Data below
===============

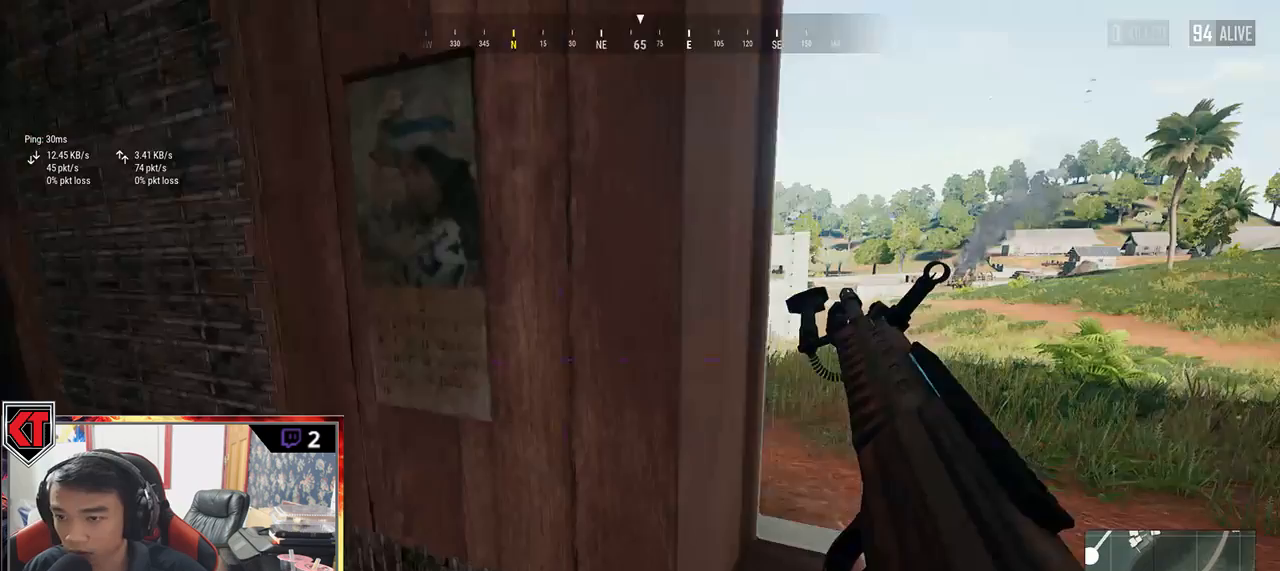
{"keys": [], "mouse": [], "events": [[184, "s", "down"], [467, "d", "up"], [484, "s", "up"]]}
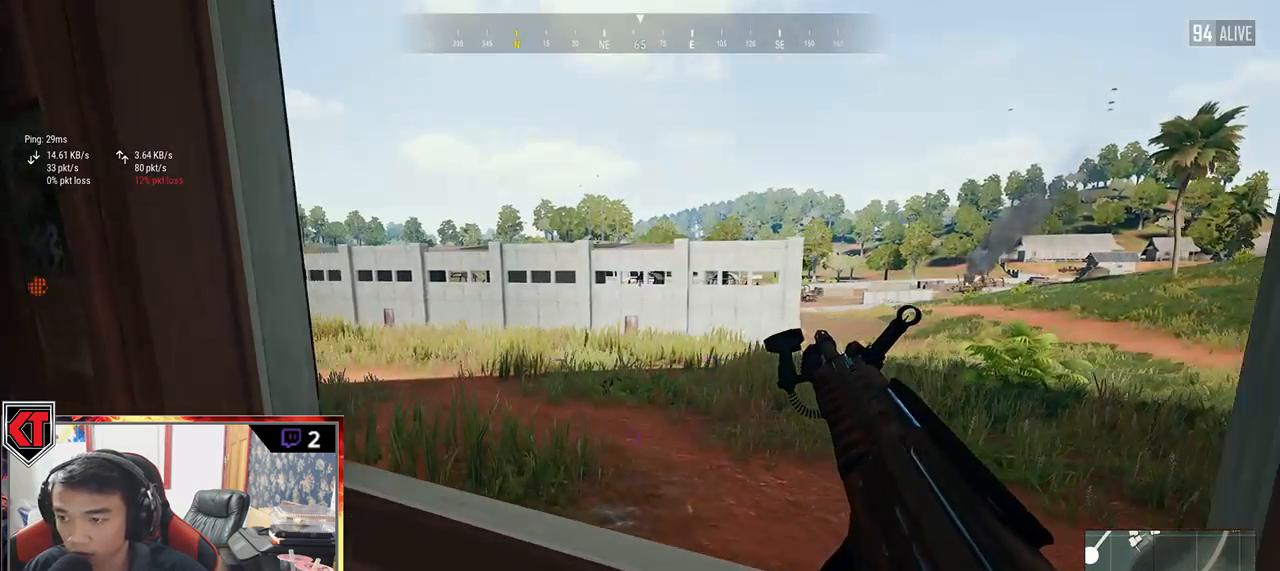
{"keys": ["a", "w"], "mouse": [], "events": [[100, "a", "down"], [134, "w", "down"], [367, "w", "up"], [400, "w", "down"]]}
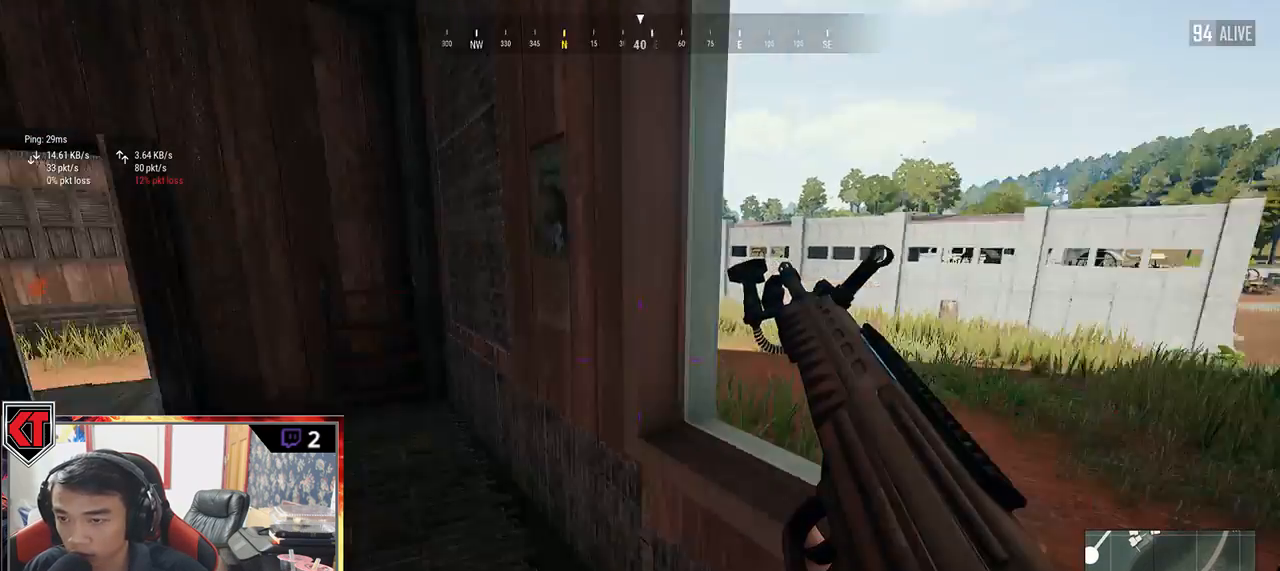
{"keys": ["shift", "w"], "mouse": [], "events": [[50, "a", "up"], [234, "shift", "down"]]}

===============

Activity
Transcribe the material above word for word; images do not belong in the copy.

Answer section
{"keys": [], "mouse": [], "events": [[184, "s", "down"], [467, "d", "up"], [484, "s", "up"]]}
{"keys": ["a", "w"], "mouse": [], "events": [[100, "a", "down"], [134, "w", "down"], [367, "w", "up"], [400, "w", "down"]]}
{"keys": ["shift", "w"], "mouse": [], "events": [[50, "a", "up"], [234, "shift", "down"]]}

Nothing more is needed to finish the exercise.